[II-P51-02] 小児肺動脈狭窄に対する薬剤溶出性バルーンの使用経験
Keywords:薬剤溶出性バルーン, 肺動脈狭窄症, 経皮的カテーテル治療
【背景】バルーン拡張抵抗性の小児肺動脈狭窄症に対してはステント留置術が行われるが、遠隔期の再狭窄が問題となる。近年、成人領域では薬剤溶出バルーン(Drug Eluting Balloon:DEB)が上梓され有効性が報告されている。我々は、繰り返す肺動脈狭窄症に対して成人用DEBを用いた経皮的肺動脈拡張術を行ったので、その効果と限界について報告する。【症例】総動脈幹症(A3)の8歳女児。日齢15に肺動脈形成術とcentral shunt造設術を行ったが術後に左肺動脈狭窄を繰り返し、合計9回のバルーン拡張術、1回のBare metal stent留置術、1回の薬剤溶出性ステント(Drug Eluting Stent:DES)留置術を行った。DES留置1年後にRastelli術+VSD patch closure with fenestrationを施行し、術後6ヶ月(DES留置後1年半後)で、学内倫理委員会の承認のもと、DEBを用いたカテーテル治療を施行した。【結果】左肺動脈はDESの遠位部で著明な再狭窄を認めた(IVUS血管径1.9 mm×1.8 mm、断面積 2.7 m2)ため成人冠動脈用DEB(3.0*30 mm)をダブルバルーンにて拡張を行い狭窄は改善したがその6ヶ月後のカテーテル検査では同部位に再狭窄を認めた(血管径2.0 mm×2.8 mm、断面積 4.3 m2)。
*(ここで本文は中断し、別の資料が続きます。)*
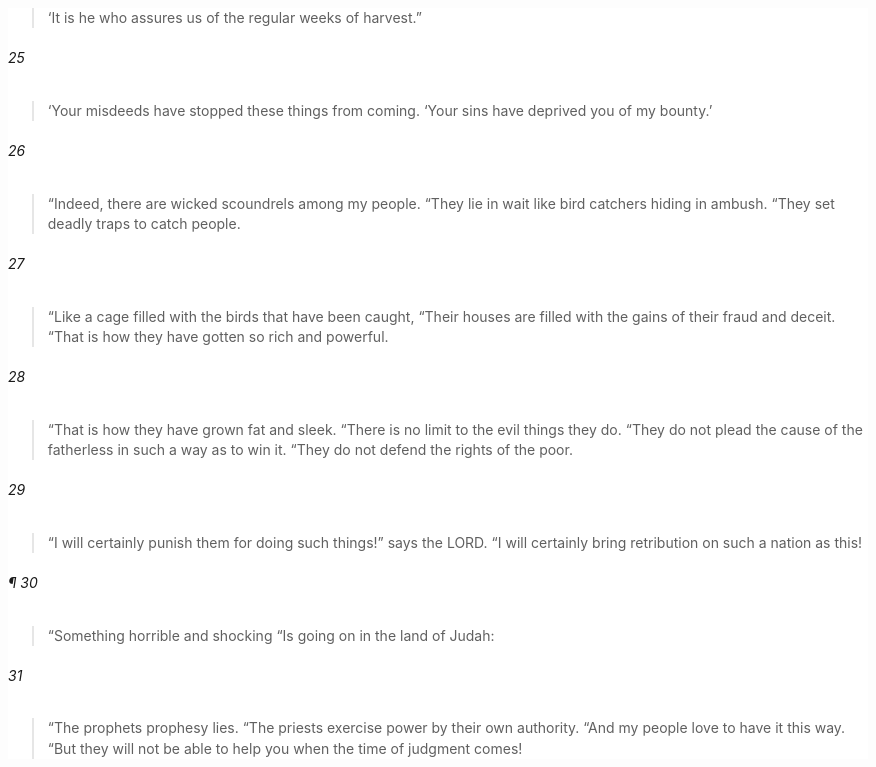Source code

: > ‘It is he who assures us of the regular weeks of harvest.”
###### 25
> ‘Your misdeeds have stopped these things from coming.
> ‘Your sins have deprived you of my bounty.’
###### 26
> “Indeed, there are wicked scoundrels among my people.
> “They lie in wait like bird catchers hiding in ambush.
> “They set deadly traps to catch people.
###### 27
> “Like a cage filled with the birds that have been caught,
> “Their houses are filled with the gains of their fraud and deceit.
> “That is how they have gotten so rich and powerful.
###### 28
> “That is how they have grown fat and sleek.
> “There is no limit to the evil things they do.
> “They do not plead the cause of the fatherless in such a way as to win it.
> “They do not defend the rights of the poor.
###### 29
> “I will certainly punish them for doing such things!” says the LORD.
> “I will certainly bring retribution on such a nation as this!
###### ¶ 30
> “Something horrible and shocking
> “Is going on in the land of Judah:
###### 31
> “The prophets prophesy lies.
> “The priests exercise power by their own authority.
> “And my people love to have it this way.
> “But they will not be able to help you when the time of judgment comes!
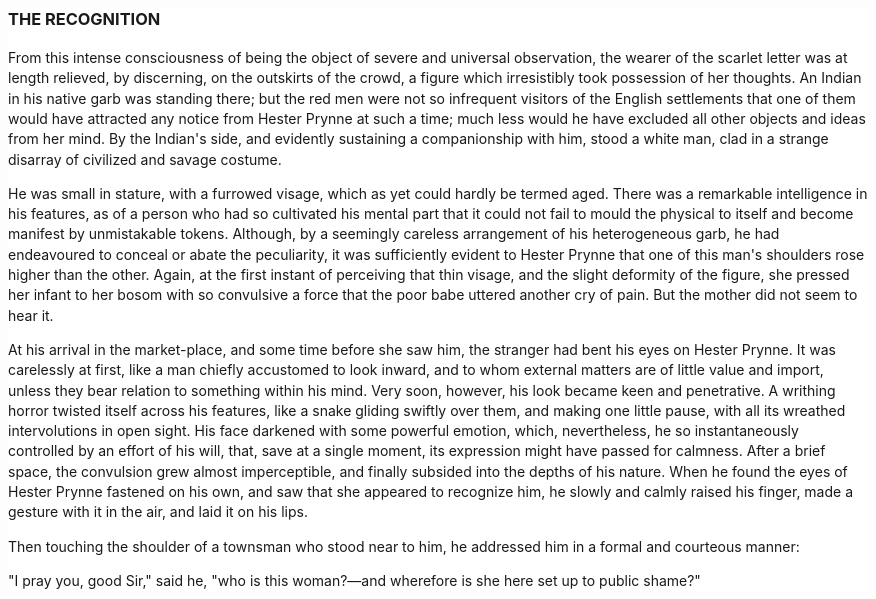 ###  THE RECOGNITION

From this intense consciousness of being the object of severe
and universal observation, the wearer of the scarlet letter was
at length relieved, by discerning, on the outskirts of the
crowd, a figure which irresistibly took possession of her
thoughts.  An Indian in his native garb was standing there; but
the red men were not so infrequent visitors of the English
settlements that one of them would have attracted any notice
from Hester Prynne at such a time; much less would he have
excluded all other objects and ideas from her mind.  By the
Indian's side, and evidently sustaining a companionship with
him, stood a white man, clad in a strange disarray of civilized
and savage costume.

He was small in stature, with a furrowed visage, which as yet
could hardly be termed aged.  There was a remarkable intelligence
in his features, as of a person who had so cultivated his mental
part that it could not fail to mould the physical to itself and
become manifest by unmistakable tokens.  Although, by a seemingly
careless arrangement of his heterogeneous garb, he had
endeavoured to conceal or abate the peculiarity, it was
sufficiently evident to Hester Prynne that one of this man's
shoulders rose higher than the other.  Again, at the first
instant of perceiving that thin visage, and the slight deformity
of the figure, she pressed her infant to her bosom with so
convulsive a force that the poor babe uttered another cry of
pain.  But the mother did not seem to hear it.

At his arrival in the market-place, and some time before she saw
him, the stranger had bent his eyes on Hester Prynne.  It was
carelessly at first, like a man chiefly accustomed to look
inward, and to whom external matters are of little value and
import, unless they bear relation to something within his mind.
Very soon, however, his look became keen and penetrative.  A
writhing horror twisted itself across his features, like a snake
gliding swiftly over them, and making one little pause, with all
its wreathed intervolutions in open sight.  His face darkened
with some powerful emotion, which, nevertheless, he so
instantaneously controlled by an effort of his will, that, save
at a single moment, its expression might have passed for
calmness.  After a brief space, the convulsion grew almost
imperceptible, and finally subsided into the depths of his
nature.  When he found the eyes of Hester Prynne fastened on his
own, and saw that she appeared to recognize him, he slowly and
calmly raised his finger, made a gesture with it in the air, and
laid it on his lips.

Then touching the shoulder of a townsman who stood near to him,
he addressed him in a formal and courteous manner:

"I pray you, good Sir," said he, "who is this woman?—and
wherefore is she here set up to public shame?"
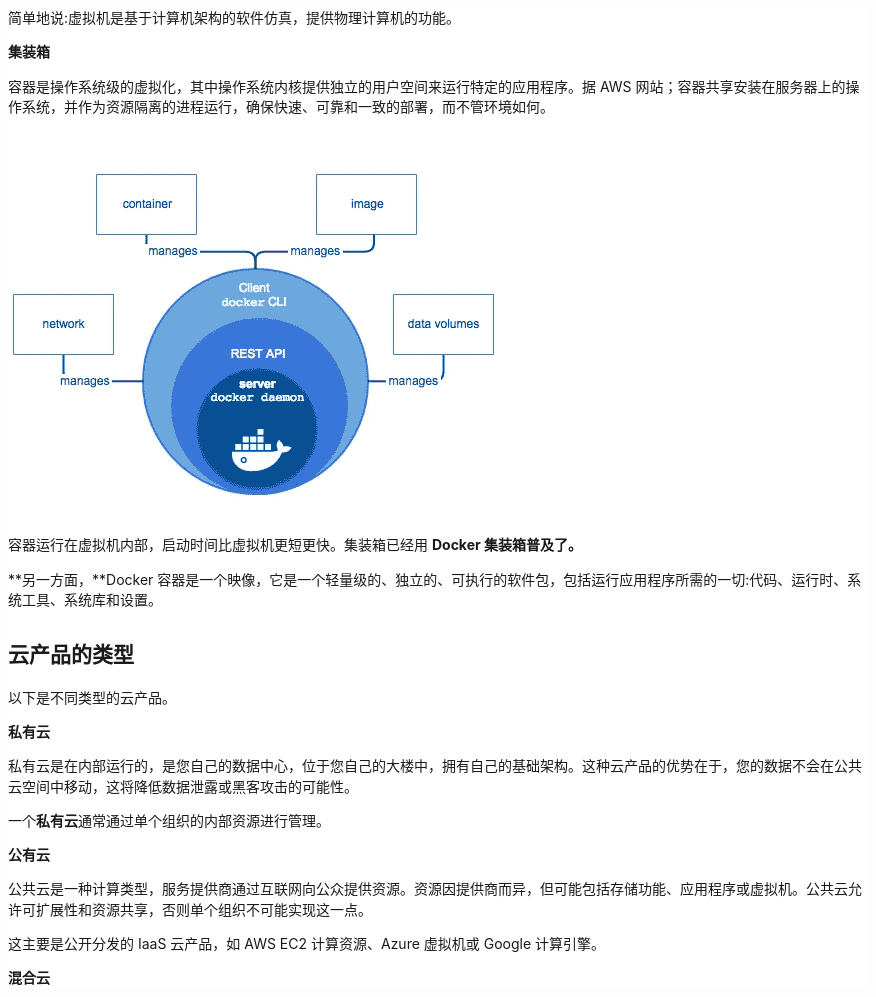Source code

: 简单地说:虚拟机是基于计算机架构的软件仿真，提供物理计算机的功能。

**集装箱**

容器是操作系统级的虚拟化，其中操作系统内核提供独立的用户空间来运行特定的应用程序。据 AWS 网站；容器共享安装在服务器上的操作系统，并作为资源隔离的进程运行，确保快速、可靠和一致的部署，而不管环境如何。

![](img/bc8850e87674e2401b12a57cd52ec5ef.png)

容器运行在虚拟机内部，启动时间比虚拟机更短更快。集装箱已经用 **Docker 集装箱普及了。**

**另一方面，**Docker 容器是一个映像，它是一个轻量级的、独立的、可执行的软件包，包括运行应用程序所需的一切:代码、运行时、系统工具、系统库和设置。

## 云产品的类型

以下是不同类型的云产品。

**私有云**

私有云是在内部运行的，是您自己的数据中心，位于您自己的大楼中，拥有自己的基础架构。这种云产品的优势在于，您的数据不会在公共云空间中移动，这将降低数据泄露或黑客攻击的可能性。

一个**私有云**通常通过单个组织的内部资源进行管理。

**公有云**

公共云是一种计算类型，服务提供商通过互联网向公众提供资源。资源因提供商而异，但可能包括存储功能、应用程序或虚拟机。公共云允许可扩展性和资源共享，否则单个组织不可能实现这一点。

这主要是公开分发的 IaaS 云产品，如 AWS EC2 计算资源、Azure 虚拟机或 Google 计算引擎。

**混合云**
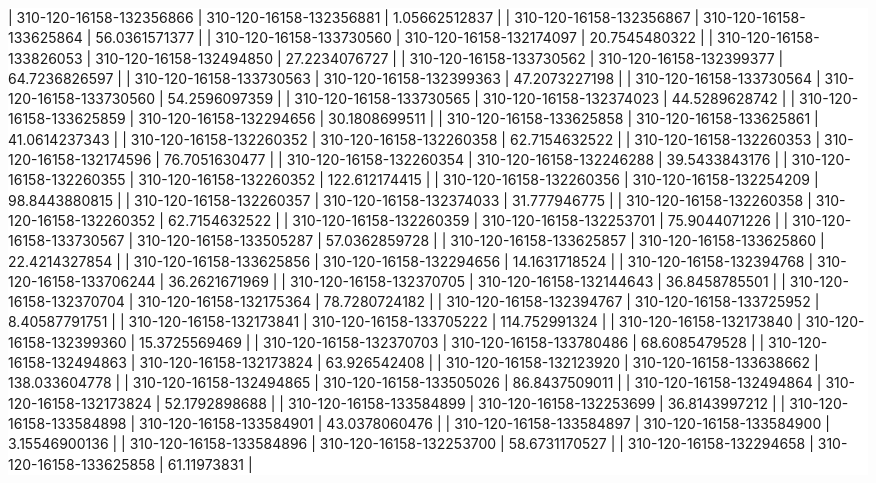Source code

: | 310-120-16158-132356866 | 310-120-16158-132356881 | 1.05662512837 |
| 310-120-16158-132356867 | 310-120-16158-133625864 | 56.0361571377 |
| 310-120-16158-133730560 | 310-120-16158-132174097 | 20.7545480322 |
| 310-120-16158-133826053 | 310-120-16158-132494850 | 27.2234076727 |
| 310-120-16158-133730562 | 310-120-16158-132399377 | 64.7236826597 |
| 310-120-16158-133730563 | 310-120-16158-132399363 | 47.2073227198 |
| 310-120-16158-133730564 | 310-120-16158-133730560 | 54.2596097359 |
| 310-120-16158-133730565 | 310-120-16158-132374023 | 44.5289628742 |
| 310-120-16158-133625859 | 310-120-16158-132294656 | 30.1808699511 |
| 310-120-16158-133625858 | 310-120-16158-133625861 | 41.0614237343 |
| 310-120-16158-132260352 | 310-120-16158-132260358 | 62.7154632522 |
| 310-120-16158-132260353 | 310-120-16158-132174596 | 76.7051630477 |
| 310-120-16158-132260354 | 310-120-16158-132246288 | 39.5433843176 |
| 310-120-16158-132260355 | 310-120-16158-132260352 | 122.612174415 |
| 310-120-16158-132260356 | 310-120-16158-132254209 | 98.8443880815 |
| 310-120-16158-132260357 | 310-120-16158-132374033 | 31.777946775 |
| 310-120-16158-132260358 | 310-120-16158-132260352 | 62.7154632522 |
| 310-120-16158-132260359 | 310-120-16158-132253701 | 75.9044071226 |
| 310-120-16158-133730567 | 310-120-16158-133505287 | 57.0362859728 |
| 310-120-16158-133625857 | 310-120-16158-133625860 | 22.4214327854 |
| 310-120-16158-133625856 | 310-120-16158-132294656 | 14.1631718524 |
| 310-120-16158-132394768 | 310-120-16158-133706244 | 36.2621671969 |
| 310-120-16158-132370705 | 310-120-16158-132144643 | 36.8458785501 |
| 310-120-16158-132370704 | 310-120-16158-132175364 | 78.7280724182 |
| 310-120-16158-132394767 | 310-120-16158-133725952 | 8.40587791751 |
| 310-120-16158-132173841 | 310-120-16158-133705222 | 114.752991324 |
| 310-120-16158-132173840 | 310-120-16158-132399360 | 15.3725569469 |
| 310-120-16158-132370703 | 310-120-16158-133780486 | 68.6085479528 |
| 310-120-16158-132494863 | 310-120-16158-132173824 | 63.926542408 |
| 310-120-16158-132123920 | 310-120-16158-133638662 | 138.033604778 |
| 310-120-16158-132494865 | 310-120-16158-133505026 | 86.8437509011 |
| 310-120-16158-132494864 | 310-120-16158-132173824 | 52.1792898688 |
| 310-120-16158-133584899 | 310-120-16158-132253699 | 36.8143997212 |
| 310-120-16158-133584898 | 310-120-16158-133584901 | 43.0378060476 |
| 310-120-16158-133584897 | 310-120-16158-133584900 | 3.15546900136 |
| 310-120-16158-133584896 | 310-120-16158-132253700 | 58.6731170527 |
| 310-120-16158-132294658 | 310-120-16158-133625858 | 61.11973831 |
そこで成人末梢動脈用DEB(6.0*40mm)の使用を企図したが、血管の屈曲が強くバルーンを目的部位まで到達させることが出来なかった。いずれのカテーテル治療においても明らかな有害事象は認めなかった。【考察】DES留置後にも繰り返した末梢性肺動脈狭窄症に対して2種のDEBを使用した。明らかな有害事象は認めなかったものの、カテーテルのサイズや硬さが適切ではなく、効果は不十分だった。小児例への適応拡大に際しては様々なサイズのDEBの開発が必要である。